The Subunits in the Central and Peripheral Stalks May Provide the Link for the Integration of F1 and Fo

One of the common features observed by both the phylogenetic profiling and bacterial transcription unit analyses was that OSCP (δ in bacteria) and γ subunits were tightly gathered together with α and β subunits in the F1 component. More specifically, using a variety of independent methods, when the group number was set to 10, phylogenetic profiling results revealed that OSCP and γ subunits were consistently clustered into the same group with the α and β subunits (Fig. 1a, b). Additionally, transcription units such as “ε-β,” “γ-α-δ-b,” “ε-β-γ-α-δ,” and “ε-β-γ-α-δ-b” were frequently detected in bacterial genomes (Fig. 3b). These data, in addition to the known structure of F1Fo ATP synthase, showing direct interaction between γ and OSCP and the α3β3 hexamer (Rubinstein et al. 2003; Carbajo et al. 2005), suggest that these two subunits evolved together with the α3β3 hexamer to form the F1 component.
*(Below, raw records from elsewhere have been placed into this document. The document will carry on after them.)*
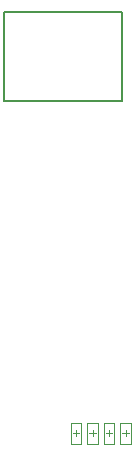
<source format=gbr>
G04*
G04 #@! TF.GenerationSoftware,Altium Limited,Altium Designer,23.10.1 (27)*
G04*
G04 Layer_Color=32768*
%FSLAX44Y44*%
%MOMM*%
G71*
G04*
G04 #@! TF.SameCoordinates,EE71AB0A-04B5-4847-A965-A32D4C1E190E*
G04*
G04*
G04 #@! TF.FilePolarity,Positive*
G04*
G01*
G75*
%ADD12C,0.2000*%
%ADD59C,0.0500*%
D12*
X2030000Y312700D02*
Y387950D01*
Y312700D02*
X2129400D01*
X2030000Y387950D02*
X2129400D01*
Y312700D02*
Y387950D01*
D59*
X2087910Y31490D02*
X2093410D01*
X2090660Y28740D02*
Y34240D01*
X2086160Y22490D02*
Y40490D01*
X2095160Y22490D02*
Y40490D01*
X2086160Y22490D02*
X2095160D01*
X2086160Y40490D02*
X2095160D01*
X2115850Y31490D02*
X2121350D01*
X2118600Y28740D02*
Y34240D01*
X2114100Y22490D02*
Y40490D01*
X2123100Y22490D02*
Y40490D01*
X2114100Y22490D02*
X2123100D01*
X2114100Y40490D02*
X2123100D01*
X2101880Y31490D02*
X2107380D01*
X2104630Y28740D02*
Y34240D01*
X2100130Y22490D02*
Y40490D01*
X2109130Y22490D02*
Y40490D01*
X2100130Y22490D02*
X2109130D01*
X2100130Y40490D02*
X2109130D01*
X2129820Y31490D02*
X2135320D01*
X2132570Y28740D02*
Y34240D01*
X2128070Y22490D02*
Y40490D01*
X2137070Y22490D02*
Y40490D01*
X2128070Y22490D02*
X2137070D01*
X2128070Y40490D02*
X2137070D01*
M02*

</source>
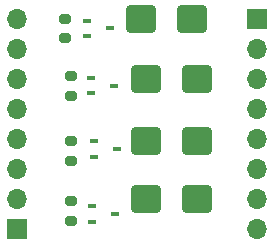
<source format=gbr>
%TF.GenerationSoftware,KiCad,Pcbnew,7.0.8-7.0.8~ubuntu22.04.1*%
%TF.CreationDate,2023-10-18T14:35:01-07:00*%
%TF.ProjectId,SolenoidDriver,536f6c65-6e6f-4696-9444-72697665722e,rev?*%
%TF.SameCoordinates,Original*%
%TF.FileFunction,Soldermask,Top*%
%TF.FilePolarity,Negative*%
%FSLAX46Y46*%
G04 Gerber Fmt 4.6, Leading zero omitted, Abs format (unit mm)*
G04 Created by KiCad (PCBNEW 7.0.8-7.0.8~ubuntu22.04.1) date 2023-10-18 14:35:01*
%MOMM*%
%LPD*%
G01*
G04 APERTURE LIST*
G04 Aperture macros list*
%AMRoundRect*
0 Rectangle with rounded corners*
0 $1 Rounding radius*
0 $2 $3 $4 $5 $6 $7 $8 $9 X,Y pos of 4 corners*
0 Add a 4 corners polygon primitive as box body*
4,1,4,$2,$3,$4,$5,$6,$7,$8,$9,$2,$3,0*
0 Add four circle primitives for the rounded corners*
1,1,$1+$1,$2,$3*
1,1,$1+$1,$4,$5*
1,1,$1+$1,$6,$7*
1,1,$1+$1,$8,$9*
0 Add four rect primitives between the rounded corners*
20,1,$1+$1,$2,$3,$4,$5,0*
20,1,$1+$1,$4,$5,$6,$7,0*
20,1,$1+$1,$6,$7,$8,$9,0*
20,1,$1+$1,$8,$9,$2,$3,0*%
G04 Aperture macros list end*
%ADD10R,1.700000X1.700000*%
%ADD11O,1.700000X1.700000*%
%ADD12RoundRect,0.200000X0.275000X-0.200000X0.275000X0.200000X-0.275000X0.200000X-0.275000X-0.200000X0*%
%ADD13R,0.700000X0.450000*%
%ADD14RoundRect,0.250000X-1.000000X-0.900000X1.000000X-0.900000X1.000000X0.900000X-1.000000X0.900000X0*%
G04 APERTURE END LIST*
D10*
%TO.C,J2*%
X100330000Y-42450000D03*
D11*
X100330000Y-44990000D03*
X100330000Y-47530000D03*
X100330000Y-50070000D03*
X100330000Y-52610000D03*
X100330000Y-55150000D03*
X100330000Y-57690000D03*
X100330000Y-60230000D03*
%TD*%
%TO.C,J1*%
X80010000Y-42450000D03*
X80010000Y-44990000D03*
X80010000Y-47530000D03*
X80010000Y-50070000D03*
X80010000Y-52610000D03*
X80010000Y-55150000D03*
X80010000Y-57690000D03*
D10*
X80010000Y-60230000D03*
%TD*%
D12*
%TO.C,R1*%
X84582000Y-59531000D03*
X84582000Y-57881000D03*
%TD*%
D13*
%TO.C,Q1*%
X86360000Y-58310000D03*
X86360000Y-59610000D03*
X88360000Y-58960000D03*
%TD*%
D14*
%TO.C,D1*%
X95250000Y-57690000D03*
X90950000Y-57690000D03*
%TD*%
D12*
%TO.C,R4*%
X84074000Y-44053305D03*
X84074000Y-42403305D03*
%TD*%
%TO.C,R3*%
X84582000Y-47308083D03*
X84582000Y-48958083D03*
%TD*%
%TO.C,R2*%
X84582000Y-52801000D03*
X84582000Y-54451000D03*
%TD*%
D13*
%TO.C,Q4*%
X85941111Y-42573861D03*
X85941111Y-43873861D03*
X87941111Y-43223861D03*
%TD*%
%TO.C,Q3*%
X86286359Y-47436503D03*
X86286359Y-48736503D03*
X88286359Y-48086503D03*
%TD*%
%TO.C,Q2*%
X86537800Y-52808600D03*
X86537800Y-54108600D03*
X88537800Y-53458600D03*
%TD*%
D14*
%TO.C,D4*%
X94860000Y-42450000D03*
X90560000Y-42450000D03*
%TD*%
%TO.C,D3*%
X90950000Y-47530000D03*
X95250000Y-47530000D03*
%TD*%
%TO.C,D2*%
X91009719Y-52742740D03*
X95309719Y-52742740D03*
%TD*%
M02*

</source>
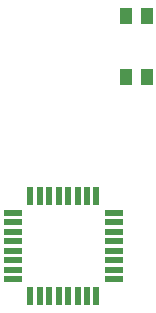
<source format=gbr>
%TF.GenerationSoftware,KiCad,Pcbnew,7.0.9*%
%TF.CreationDate,2023-12-03T00:18:19-03:00*%
%TF.ProjectId,E3,45332e6b-6963-4616-945f-706362585858,rev?*%
%TF.SameCoordinates,Original*%
%TF.FileFunction,Paste,Top*%
%TF.FilePolarity,Positive*%
%FSLAX46Y46*%
G04 Gerber Fmt 4.6, Leading zero omitted, Abs format (unit mm)*
G04 Created by KiCad (PCBNEW 7.0.9) date 2023-12-03 00:18:19*
%MOMM*%
%LPD*%
G01*
G04 APERTURE LIST*
%ADD10R,1.600000X0.550000*%
%ADD11R,0.550000X1.600000*%
%ADD12R,1.000000X1.450000*%
G04 APERTURE END LIST*
D10*
%TO.C,U1*%
X137730000Y-70030000D03*
X137730000Y-70830000D03*
X137730000Y-71630000D03*
X137730000Y-72430000D03*
X137730000Y-73230000D03*
X137730000Y-74030000D03*
X137730000Y-74830000D03*
X137730000Y-75630000D03*
D11*
X139180000Y-77080000D03*
X139980000Y-77080000D03*
X140780000Y-77080000D03*
X141580000Y-77080000D03*
X142380000Y-77080000D03*
X143180000Y-77080000D03*
X143980000Y-77080000D03*
X144780000Y-77080000D03*
D10*
X146230000Y-75630000D03*
X146230000Y-74830000D03*
X146230000Y-74030000D03*
X146230000Y-73230000D03*
X146230000Y-72430000D03*
X146230000Y-71630000D03*
X146230000Y-70830000D03*
X146230000Y-70030000D03*
D11*
X144780000Y-68580000D03*
X143980000Y-68580000D03*
X143180000Y-68580000D03*
X142380000Y-68580000D03*
X141580000Y-68580000D03*
X140780000Y-68580000D03*
X139980000Y-68580000D03*
X139180000Y-68580000D03*
%TD*%
D12*
%TO.C,J1*%
X147320000Y-53340000D03*
X147320000Y-58490000D03*
X149020000Y-58490000D03*
X149020000Y-53340000D03*
%TD*%
M02*

</source>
In this model, the ancestral F1 and Fo subunits initially evolved separately (Mulkidjanian et al. 2007); the ancestral α3β3 hexamer, central stalk and part of peripheral stalk then may have formed as a stable protein complex. They were finally integrated with the self-assembled membrane-bound c-subunit ring structure. Bacterial and yeast studies have identified assembly intermediates of the F1Fo ATP synthase. They have not, however, determined whether the lateral stalk forms by sequential attachment of one of its subunits to the c ring or if it exists as an independent unit, which would then incorporate into the Fo (Rak et al. 2011; Houstek et al. 2006; Ruhle and Leister 2015). Our findings of the co-evolution of OSCP (δ in bacteria) with the α3β3 hexamer and the presence of the δ subunit in the same iTUs as α and b subunits suggest sequential attachment of the stalk subunits to the F1 compartment first and then integration into the Fo. The interaction of the b subunit and the stalk subunits with the c-subunit ring, therefore, may provide the link for the integration of F1 and Fo.

Conclusion

Based on our analysis of the phylogenetic profiles of the human mitochondrial proteins, we present the presence of intermediary evolutionary modules for the F-type ATP synthase complex, in addition to the previously known overall F1 and Fo units. The intermediary modules comprise the α3β3 hexamer in the F1 and the c-subunit ring in the Fo as well as the central and lateral stalk subunits of the ATP synthase. Analysis of the bacterial transcription units supported the presence of the additional modules, as highly conserved combinations of separate transcription units are present among certain bacterial classes and phyla. Based on these findings, we propose a model that includes the involvement of multiple modules in the evolution of F1Fo ATP synthase. The central and peripheral stalk subunits provide a link for the integration of the F1/Fo modules.